● 学习文本
ELK/EFK日志管道:Filebeat/Logstash架构

ELK/EFK架构概览

ELK(Elasticsearch + Logstash + Kibana)和EFK(Elasticsearch + Fluentd + Kibana)是主流的日志收集和分析平台。Filebeat替代Logstash作为轻量级采集器。

ELK架构:
┌─────────────────────────────────────────────────┐
│                日志源                            │
│     应用日志 | 系统日志 | 容器日志 | 中间件日志    │
└──────────────────────┬──────────────────────────┘
                       │
┌──────────────────────▼──────────────────────────┐
│           采集层(Filebeat/Fluentd)             │
│  轻量级 | 资源占用低 | 支持多种Input             │
└──────────────────────┬──────────────────────────┘
                       │
┌──────────────────────▼──────────────────────────┐
│           处理层(Logstash/Fluentd)             │
│  解析 | 转换 | 过滤 | 富化                       │
└──────────────────────┬──────────────────────────┘
                       │
┌──────────────────────▼──────────────────────────┐
│           存储层(Elasticsearch)                │
│  索引 | 搜索 | 聚合 | 分片 | 副本                 │
└──────────────────────┬──────────────────────────┘
                       │
┌──────────────────────▼──────────────────────────┐
│           展示层(Kibana)                       │
│  Dashboard | Discover | Visualize | Alert       │
└─────────────────────────────────────────────────┘

Filebeat配置

基础配置

# filebeat.yml
filebeat.inputs:
  # 容器日志
  - type: container
    enabled: true
    paths:
      - '/var/lib/docker/containers/*/*.log'
    processors:
      - add_docker_metadata:
          host: "unix:///var/run/docker.sock"

● 数据段
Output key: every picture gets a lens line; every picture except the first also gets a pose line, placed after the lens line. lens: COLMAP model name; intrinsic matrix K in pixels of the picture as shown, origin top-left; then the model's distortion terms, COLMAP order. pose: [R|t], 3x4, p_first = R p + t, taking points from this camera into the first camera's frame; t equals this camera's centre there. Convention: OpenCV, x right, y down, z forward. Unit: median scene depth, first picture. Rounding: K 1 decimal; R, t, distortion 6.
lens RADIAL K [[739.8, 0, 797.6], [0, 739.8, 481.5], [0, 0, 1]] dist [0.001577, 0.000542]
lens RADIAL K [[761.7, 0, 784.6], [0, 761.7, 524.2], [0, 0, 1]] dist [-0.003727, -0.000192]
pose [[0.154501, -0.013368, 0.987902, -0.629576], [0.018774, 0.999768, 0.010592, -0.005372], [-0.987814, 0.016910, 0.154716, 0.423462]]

● 练习任务
(a) 按图中从上到下的顺序,列出ELK日志管道文本架构图里所有名称以"层"结尾的层级,并写出各层括号内的组件。
(b) 接着ELK日志管道文本的最后一行往下续写。
完成本练习无需查看清单。

● 参考答案
(a) 采集层(Filebeat/Fluentd)、处理层(Logstash/Fluentd)、存储层(Elasticsearch)、展示层(Kibana)

(b)
  
  # 应用日志
  - type: log
    enabled: true
    paths:
      - '/var/log/app/*.log'
    fields:
      service: myapp
      environment: production
    json.keys_under_root: true
    json.add_error_key: true

  # Nginx日志
  - type: log
    enabled: true
    paths:
      - '/var/log/nginx/access.log'
    fields:
      service: nginx
    fields_under_root: true

# 输出配置
output.elasticsearch:
  hosts: ["elasticsearch:9200"]
  index: "logs-%{[service]}-%{+yyyy.MM.dd}"
  username: "elastic"
  password: "${ELASTIC_PASSWORD}"

# 或输出到Logstash
output.logstash:
  hosts: ["logstash:5044"]

# 处理器
processors:
  - add_host_metadata:
      when.not.contains.tags: forwarded
  - add_cloud_metadata: ~
  - add_kubernetes_metadata:
      host: ${NODE_NAME}
      matchers:
        - logs_path:
            logs_path: "/var/log/containers/"

Logstash配置

Pipeline配置

# logstash.conf
input {
  beats {
    port => 5044
  }
  
  kafka {
    bootstrap_servers => "kafka:9092"
    topics => ["app-logs"]
    group_id => "logstash-consumers"
    codec => json
  }
}

filter {
  # 解析Nginx日志
  if [service] == "nginx" {
    grok {
      match => { 
        "message" => "%{COMBINEDAPACHELOG}" 
      }
    }
    geoip {
      source => "clientip"
    }
  }
  
  # 解析Java异常
  if [message] =~ /^\t/ {
    multiline {
      pattern => "^\\t"
      what => "previous"
    }
  }
  
  # 时间戳解析
  date {
    match => [ "timestamp", "ISO8601", "yyyy-MM-dd HH:mm:ss" ]
    target => "@timestamp"
  }
  
  # 字段转换
  mutate {
    convert => {
      "response_time" => "float"
      "status_code" => "integer"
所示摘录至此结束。